═══ SOURCE RECORDS ═══

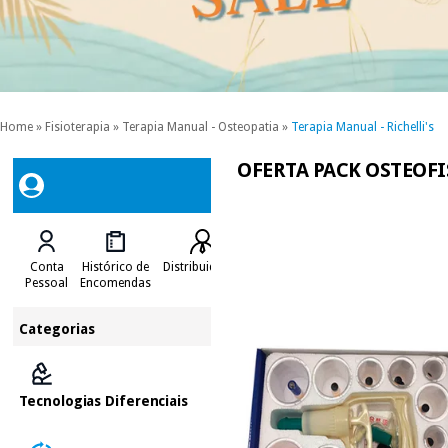
Home
»
Fisioterapia
»
Terapia Manual - Osteopatia
»
Terapia Manual - Richelli's
OFERTA PACK OSTEOFISI
Conta
Histórico de
Distribuidores
Pessoal
Encomendas
Categorias
Tecnologias Diferenciais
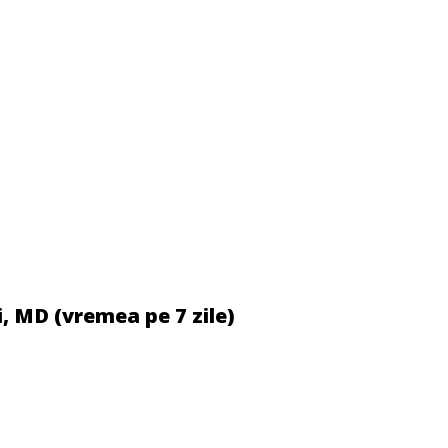
, MD (vremea pe 7 zile)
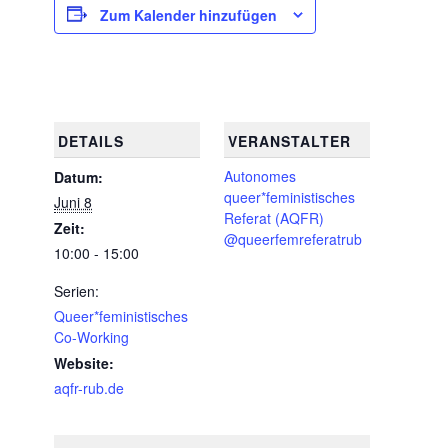
Zum Kalender hinzufügen
DETAILS
VERANSTALTER
Autonomes
Datum:
queer*feministisches
Juni 8
Referat (AQFR)
Zeit:
@queerfemreferatrub
10:00 - 15:00
Serien:
Queer*feministisches
Co-Working
Website:
aqfr-rub.de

═══

* [TASK PROMPT]: From the first line to the last, output the data exactly, without the pictures.

* [FINAL ANSWER]:
Home
»
Fisioterapia
»
Terapia Manual - Osteopatia
»
Terapia Manual - Richelli's
OFERTA PACK OSTEOFISI
Conta
Histórico de
Distribuidores
Pessoal
Encomendas
Categorias
Tecnologias Diferenciais
, MD (vremea pe 7 zile)
Zum Kalender hinzufügen
DETAILS
VERANSTALTER
Autonomes
Datum:
queer*feministisches
Juni 8
Referat (AQFR)
Zeit:
@queerfemreferatrub
10:00 - 15:00
Serien:
Queer*feministisches
Co-Working
Website:
aqfr-rub.de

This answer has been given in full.